Could you set down all of the data again, exactly as it stands?

Source data
--- START ---

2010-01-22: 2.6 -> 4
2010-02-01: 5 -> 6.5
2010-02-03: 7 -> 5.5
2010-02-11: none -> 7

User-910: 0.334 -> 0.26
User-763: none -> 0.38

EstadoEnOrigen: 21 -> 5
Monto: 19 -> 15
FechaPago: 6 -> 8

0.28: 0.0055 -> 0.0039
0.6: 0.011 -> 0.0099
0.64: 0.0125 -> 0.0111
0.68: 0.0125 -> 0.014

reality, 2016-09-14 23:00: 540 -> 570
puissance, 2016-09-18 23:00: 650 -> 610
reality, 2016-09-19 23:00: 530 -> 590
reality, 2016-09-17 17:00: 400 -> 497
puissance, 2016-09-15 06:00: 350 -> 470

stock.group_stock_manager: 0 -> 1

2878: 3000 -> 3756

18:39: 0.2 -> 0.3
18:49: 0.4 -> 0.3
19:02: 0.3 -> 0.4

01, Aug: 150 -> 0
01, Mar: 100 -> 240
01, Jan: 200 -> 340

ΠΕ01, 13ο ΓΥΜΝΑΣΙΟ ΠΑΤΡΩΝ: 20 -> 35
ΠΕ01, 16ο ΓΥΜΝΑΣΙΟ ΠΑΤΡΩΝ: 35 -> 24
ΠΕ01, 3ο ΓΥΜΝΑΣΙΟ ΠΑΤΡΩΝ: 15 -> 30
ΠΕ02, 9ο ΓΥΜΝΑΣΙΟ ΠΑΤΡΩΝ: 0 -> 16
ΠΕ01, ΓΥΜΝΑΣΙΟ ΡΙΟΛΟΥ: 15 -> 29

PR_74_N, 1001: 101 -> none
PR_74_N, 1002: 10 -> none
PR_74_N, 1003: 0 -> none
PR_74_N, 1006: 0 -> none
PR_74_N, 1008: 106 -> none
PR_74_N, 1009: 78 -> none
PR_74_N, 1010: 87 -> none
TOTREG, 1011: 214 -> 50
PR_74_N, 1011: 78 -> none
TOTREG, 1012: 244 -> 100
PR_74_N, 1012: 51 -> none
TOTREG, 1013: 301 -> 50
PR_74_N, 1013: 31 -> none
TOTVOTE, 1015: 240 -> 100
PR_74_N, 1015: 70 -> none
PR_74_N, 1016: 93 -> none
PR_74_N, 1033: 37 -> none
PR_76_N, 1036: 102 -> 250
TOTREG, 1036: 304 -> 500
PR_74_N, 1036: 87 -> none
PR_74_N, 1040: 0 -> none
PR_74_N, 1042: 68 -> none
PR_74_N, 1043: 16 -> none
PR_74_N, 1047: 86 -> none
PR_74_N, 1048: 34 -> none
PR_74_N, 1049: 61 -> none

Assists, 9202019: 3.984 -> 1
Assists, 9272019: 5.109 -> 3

--- END ---

Exercise result =
2010-01-22: 2.6 -> 4
2010-02-01: 5 -> 6.5
2010-02-03: 7 -> 5.5
2010-02-11: none -> 7

User-910: 0.334 -> 0.26
User-763: none -> 0.38

EstadoEnOrigen: 21 -> 5
Monto: 19 -> 15
FechaPago: 6 -> 8

0.28: 0.0055 -> 0.0039
0.6: 0.011 -> 0.0099
0.64: 0.0125 -> 0.0111
0.68: 0.0125 -> 0.014

reality, 2016-09-14 23:00: 540 -> 570
puissance, 2016-09-18 23:00: 650 -> 610
reality, 2016-09-19 23:00: 530 -> 590
reality, 2016-09-17 17:00: 400 -> 497
puissance, 2016-09-15 06:00: 350 -> 470

stock.group_stock_manager: 0 -> 1

2878: 3000 -> 3756

18:39: 0.2 -> 0.3
18:49: 0.4 -> 0.3
19:02: 0.3 -> 0.4

01, Aug: 150 -> 0
01, Mar: 100 -> 240
01, Jan: 200 -> 340

ΠΕ01, 13ο ΓΥΜΝΑΣΙΟ ΠΑΤΡΩΝ: 20 -> 35
ΠΕ01, 16ο ΓΥΜΝΑΣΙΟ ΠΑΤΡΩΝ: 35 -> 24
ΠΕ01, 3ο ΓΥΜΝΑΣΙΟ ΠΑΤΡΩΝ: 15 -> 30
ΠΕ02, 9ο ΓΥΜΝΑΣΙΟ ΠΑΤΡΩΝ: 0 -> 16
ΠΕ01, ΓΥΜΝΑΣΙΟ ΡΙΟΛΟΥ: 15 -> 29

PR_74_N, 1001: 101 -> none
PR_74_N, 1002: 10 -> none
PR_74_N, 1003: 0 -> none
PR_74_N, 1006: 0 -> none
PR_74_N, 1008: 106 -> none
PR_74_N, 1009: 78 -> none
PR_74_N, 1010: 87 -> none
TOTREG, 1011: 214 -> 50
PR_74_N, 1011: 78 -> none
TOTREG, 1012: 244 -> 100
PR_74_N, 1012: 51 -> none
TOTREG, 1013: 301 -> 50
PR_74_N, 1013: 31 -> none
TOTVOTE, 1015: 240 -> 100
PR_74_N, 1015: 70 -> none
PR_74_N, 1016: 93 -> none
PR_74_N, 1033: 37 -> none
PR_76_N, 1036: 102 -> 250
TOTREG, 1036: 304 -> 500
PR_74_N, 1036: 87 -> none
PR_74_N, 1040: 0 -> none
PR_74_N, 1042: 68 -> none
PR_74_N, 1043: 16 -> none
PR_74_N, 1047: 86 -> none
PR_74_N, 1048: 34 -> none
PR_74_N, 1049: 61 -> none

Assists, 9202019: 3.984 -> 1
Assists, 9272019: 5.109 -> 3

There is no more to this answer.